There is something powerful about the phrase ' I love you'.
Three simple words. Granted, probably the most overused and abused words in the English language..but nonetheless, they are the words with the power to shatter someone's world or piece together the ruins of ancient history...all in a matter of seconds.
It's sad to think of all the people who have wasted those words. Wasted them one those who would never fully grasp their meaning or appreciate the heart from which they were offered. At the same time, it amazes me how those same unappreciated hearts -even with all their damage-are the ones who continue to pour out of themselves as if they were never were disappointed in love.
I do not profess to be an unappreciated soul for I believe that I have been loved and have loved a time or two. I do, however, believe that we are all (to an extent) damaged merchandise. I think that, in each of us, there are portions of who we are that bear witness to the things we've endured..even if most of the world never sees that portion of our souls. Chips in our foundations. Battered faith. Shattered hope. They are all small enough to go undetected to the majority of those who pass us by..but big enough to leave their marks in our makeup.

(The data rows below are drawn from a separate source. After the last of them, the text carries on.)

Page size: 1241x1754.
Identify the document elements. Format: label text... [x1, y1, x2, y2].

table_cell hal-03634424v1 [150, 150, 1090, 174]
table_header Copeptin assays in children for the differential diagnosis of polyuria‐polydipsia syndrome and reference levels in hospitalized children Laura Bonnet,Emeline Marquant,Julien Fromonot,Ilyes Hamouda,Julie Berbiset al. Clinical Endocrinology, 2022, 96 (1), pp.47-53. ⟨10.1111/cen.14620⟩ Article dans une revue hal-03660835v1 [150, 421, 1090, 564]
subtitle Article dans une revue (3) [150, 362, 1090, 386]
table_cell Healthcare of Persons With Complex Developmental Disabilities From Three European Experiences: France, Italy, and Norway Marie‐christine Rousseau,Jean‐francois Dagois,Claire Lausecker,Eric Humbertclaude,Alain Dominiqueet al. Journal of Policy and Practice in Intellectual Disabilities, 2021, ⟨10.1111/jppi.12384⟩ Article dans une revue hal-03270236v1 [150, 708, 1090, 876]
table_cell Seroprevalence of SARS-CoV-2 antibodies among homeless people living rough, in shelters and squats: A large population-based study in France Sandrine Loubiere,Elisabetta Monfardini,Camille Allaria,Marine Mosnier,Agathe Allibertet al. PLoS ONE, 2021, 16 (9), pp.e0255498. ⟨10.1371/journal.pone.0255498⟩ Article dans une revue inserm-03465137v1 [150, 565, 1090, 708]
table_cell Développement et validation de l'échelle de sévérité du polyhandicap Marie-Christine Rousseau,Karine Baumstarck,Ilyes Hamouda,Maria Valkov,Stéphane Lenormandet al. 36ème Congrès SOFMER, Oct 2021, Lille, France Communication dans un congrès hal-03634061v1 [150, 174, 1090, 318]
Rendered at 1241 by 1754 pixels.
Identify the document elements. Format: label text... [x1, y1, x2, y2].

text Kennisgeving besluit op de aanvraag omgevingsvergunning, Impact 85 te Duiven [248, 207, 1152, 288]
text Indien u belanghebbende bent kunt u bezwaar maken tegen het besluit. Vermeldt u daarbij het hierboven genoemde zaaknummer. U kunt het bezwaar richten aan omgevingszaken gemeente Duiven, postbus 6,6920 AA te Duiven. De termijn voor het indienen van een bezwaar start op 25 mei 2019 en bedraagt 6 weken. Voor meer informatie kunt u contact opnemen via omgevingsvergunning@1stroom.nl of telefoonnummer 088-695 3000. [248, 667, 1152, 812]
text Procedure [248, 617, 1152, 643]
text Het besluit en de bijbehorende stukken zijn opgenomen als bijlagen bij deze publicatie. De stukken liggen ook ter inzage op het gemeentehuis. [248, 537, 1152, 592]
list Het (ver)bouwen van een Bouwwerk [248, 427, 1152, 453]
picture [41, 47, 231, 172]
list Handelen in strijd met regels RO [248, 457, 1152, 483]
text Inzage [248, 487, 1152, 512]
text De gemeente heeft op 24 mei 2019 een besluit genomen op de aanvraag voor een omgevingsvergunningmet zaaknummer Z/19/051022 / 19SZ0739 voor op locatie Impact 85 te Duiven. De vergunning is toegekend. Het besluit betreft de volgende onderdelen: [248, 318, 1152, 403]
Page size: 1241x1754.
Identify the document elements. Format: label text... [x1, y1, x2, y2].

I've always had a thing about scars...but not in a creepy sense. I have been drawn to them because of the story that they tell. In my opinion, a body with scars is a body that has been 'lived in'...a life that has been proven to one extent or another. By the same token, I guess it could be said that a heart with scars is a heart that has seen and given love. This doesn't necessarily mean that it will be pretty, just as scars usually aren't beautiful. If anything, a scar will most often leave behind a defect, whether solely physical or functional. Alot of the time, I believe that we all live under the misconception that love (as the world sees it) is always a beautiful thing. We would all like to keep 'love' nice and clean..like a dime-a-dozen line in a mass-produced Valentine's Day card or a box of chocolates.
Conveinant given. Easily accepted.
The truth is that love, as we have made it, is messy. We all hope to have the effortless version of love that we see in every Hallmark movie..but, in most cases, the thing that we've come to associate with 'love' is anything but effortless. From that point we just assume that love is the issue..that there is something tainted about it all. Instead, the only thing tainted is the thing that we have concocted and labeled as 'love'. Our version. Our terms.
It's important for me to remind myself that 'love' is not the rascal responsible for our damage. Love, as it is intended, is meant to serve as the antidote to all evils. Pure love.
That is the hardest concept to wrap my mind around...especially when I see those around me falling to pieces..relationship after relationship. It's difficult to swallow all the things that we do..all in the name of 'love'. It's hard to not develop a bad taste toward something as this that has been so manipulated and exploited. Sadly, the image of pure love that each of us were meant to clearly envision and behold in our mind at one point or another has been scarred by one unskilled, wanton surgeon after another..and another..and another.
The question remains:
Is 'love' the victim in this or are we, the scarred who remain, to play that part?
As painful as it is to receive, I propose that each of us play the dual roles of the reckless surgeon and the pitied victim. In fact, we play them well.
I am guilty of leaving damage in my wake...as I'm sure you are. I've left my mark on a heart that now bears a scar..and it's something that weighs heavily on my mind. I'm not proud by any means..and I do not attempt to rationalize away my contrition. If anything, I have learned from my botched attempt how to never hurt another in that manner again. I think we would like to imagine that every surgeon that leaves behind a painful rememberence upon us does so with ill intent. The truth is that most of us get hung up on the scar itself..rather than the symbolism that it bears for the deeper issue that is now resolved within us. Granted, with some operations there will be cases of unneccessary damage..cuts that never should have been made and ,as a result, scars that serve only as reminders of how we were wronged. Before you and I jump to play the roll of the victim we need to do an assessment of our own last work. I'm sure that we've made some pretty unneccessary slices on the hearts of others as well.
Coming back to 'pure love' is anything but easy. In the best of cases, there are incredible amounts of damage brought to the table from both sides when relationships materialize. Some scars may be more recent than others..more colorful..too painful to touch yet. Some may already have started to fade. The thing that is consistent, however, is the fact that nearly every situation demands some degree of therapy. The point of physical therapy, in a medical sense, is to facilitate the healing process. Simple things that probably came more naturally at one point have to be revisited and slowly brought back to memory and practice. The same is necessary when it comes to relationships. Things that once were so easy to give..trust, patience, allegiance..have to be slowly be brought back into our lives. They have to be won back..just as physical therapy is gradual process.
Healing may not be immediate..but, the fact remains, scars do heal. Eventually.